8. Kelly Taylor’s sexual escapades. She’s supposed to meet her dream guy with a six-pack, but ends up going to a lesbian bar with Donna. Lesbians totally love moderately attractive 30-year-old femmy blondes who shake their heads to and fro while dancing. Later, Kelly meets Matthews at a convenience store and he has a six pack of Red Eagle. They hook up. And I still hate that fortune teller plot.

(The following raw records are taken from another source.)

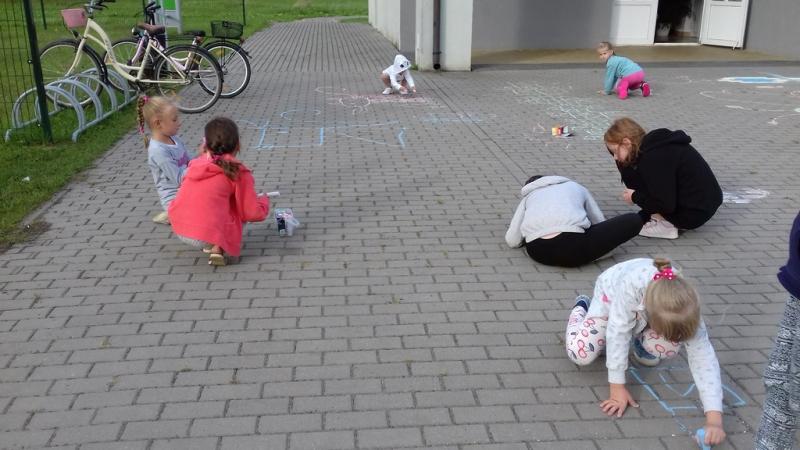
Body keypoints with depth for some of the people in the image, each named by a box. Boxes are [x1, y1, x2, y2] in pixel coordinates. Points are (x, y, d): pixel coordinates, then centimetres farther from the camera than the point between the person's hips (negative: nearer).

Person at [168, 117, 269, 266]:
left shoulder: (197, 163, 10)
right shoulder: (239, 172, -4)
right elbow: (254, 213, -2)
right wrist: (263, 200, 19)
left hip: (178, 230, 6)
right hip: (206, 236, -6)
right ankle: (217, 248, -2)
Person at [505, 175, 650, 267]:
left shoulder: (528, 196, 29)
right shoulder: (574, 186, 30)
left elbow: (512, 241, 17)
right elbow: (601, 224, 28)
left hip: (537, 252, 3)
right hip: (572, 246, -3)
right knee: (633, 221, 16)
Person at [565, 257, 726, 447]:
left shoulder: (685, 306, -40)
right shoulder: (631, 285, -49)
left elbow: (703, 358, -39)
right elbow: (618, 334, -40)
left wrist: (714, 419, -46)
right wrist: (617, 387, -38)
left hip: (644, 306, 2)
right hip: (611, 294, -2)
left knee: (667, 348, -26)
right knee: (580, 353, -15)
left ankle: (639, 337, 11)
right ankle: (582, 308, 16)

9. Where was my obscene Dr. Pepper cameo? Did Rob Estes veto product placement? Because, and I really hate to say this, I kind of missed the requisite lingering shot of the Dr. Pepper logo. Without it, I have nothing to scream about.

The Husband:

Some bullet points:

  • Dude, Adriana’s nickname is Aid and she almost got AIDS in rehab!
  • Yes, I’ve found Rebecca Rand Kirshner Sinclair to be the owner of a terribly cumbersome name (so much so that for a while I thought it was two separate people just credited side-by-side), but I give her some leeway because a.) she went to Harvard, b.) she wrote for Freaks & Geeks and Buffy, and c.) her husband, New Zealand actor Harry Sinclair, played Isildur in The Lord Of The Rings movies, as well as Roger in Peter Jackson’s brilliant slapstick zombie romantic comedy family drama horror bloodbath Braindead (a.k.a. Dead Alive).
  • To bring things full circle, yes, I am watching Saved by the Bell, and it is purely coincidental that at this very moment, I am on the episode “House Party,” where Screech’s parents leave him home alone so they can visit Graceland, and who is trying to get all up in his junk but Violet Anne Bickerstaff, played by Tori Spelling. Why didn’t anybody prepare me? I yelped out at work. I DEMAND MORE WARNING WHEN IT COMES TO TORI APPEARING ON MY TV/COMPUTER, DAMMIT!